PROBLEM DESCRIPTION: Write out the entire listing below exactly, with the pictures left out.

MATERIAL SHOWN:
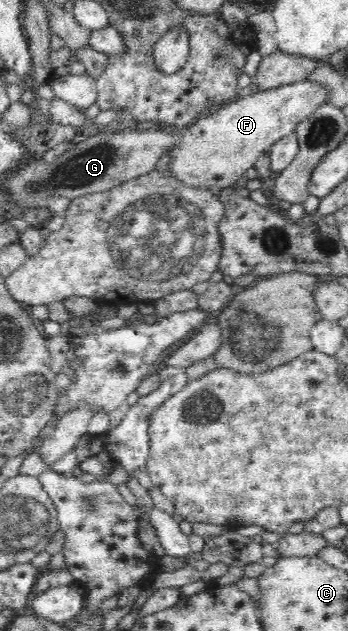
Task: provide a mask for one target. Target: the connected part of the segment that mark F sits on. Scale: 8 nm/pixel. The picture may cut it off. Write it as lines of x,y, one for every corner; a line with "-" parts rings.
315,80
293,82
268,90
247,91
236,102
230,102
207,112
195,120
191,127
184,130
181,141
170,151
171,163
168,169
174,173
175,178
183,181
183,184
213,191
229,188
243,177
250,167
258,164
259,157
264,151
270,150
279,139
295,132
301,121
310,117
311,113
317,111
321,105
327,104
327,101
329,101
327,87

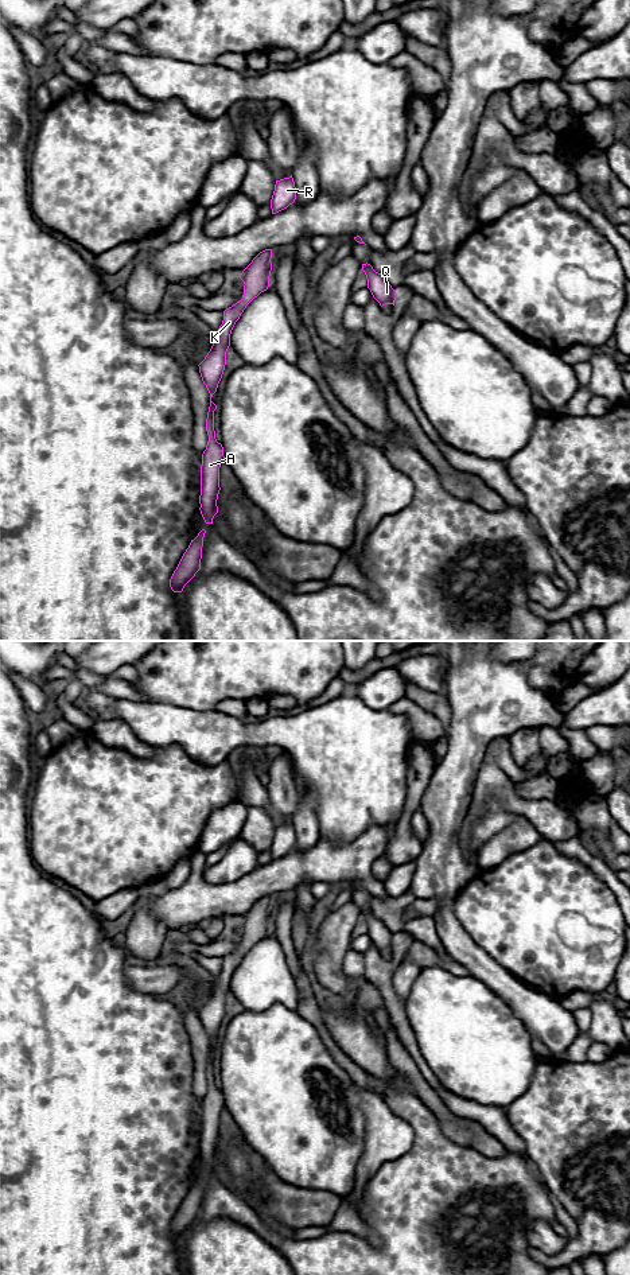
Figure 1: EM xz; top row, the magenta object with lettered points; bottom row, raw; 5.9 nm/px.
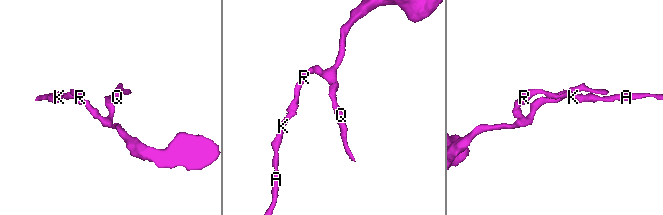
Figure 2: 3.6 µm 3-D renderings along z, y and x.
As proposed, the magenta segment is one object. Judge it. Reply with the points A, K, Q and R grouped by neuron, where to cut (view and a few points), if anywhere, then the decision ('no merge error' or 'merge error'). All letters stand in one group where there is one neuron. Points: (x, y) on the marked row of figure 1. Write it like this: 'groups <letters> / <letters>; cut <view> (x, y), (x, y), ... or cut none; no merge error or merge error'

YOUR SOLUTION:
Task: provide a mask for one target. Target: the connected part of the segment that mark F sits on. Scale: 8 nm/pixel. The picture may cut it off. Write it as lines of x,y, one for every corner; a line with "-" parts rings.
315,80
293,82
268,90
247,91
236,102
230,102
207,112
195,120
191,127
184,130
181,141
170,151
171,163
168,169
174,173
175,178
183,181
183,184
213,191
229,188
243,177
250,167
258,164
259,157
264,151
270,150
279,139
295,132
301,121
310,117
311,113
317,111
321,105
327,104
327,101
329,101
327,87

Figure 1: EM xz; top row, the magenta object with lettered points; bottom row, raw; 5.9 nm/px.
Figure 2: 3.6 µm 3-D renderings along z, y and x.
As proposed, the magenta segment is one object. Judge it. Reply with the points A, K, Q and R grouped by neuron, where to cut (view and a few points), if anywhere, then the decision ('no merge error' or 'merge error'). All letters stand in one group where there is one neuron. Points: (x, y) on the marked row of figure 1. Write it like this: 'groups <letters> / <letters>; cut <view> (x, y), (x, y), ... or cut none; no merge error or merge error'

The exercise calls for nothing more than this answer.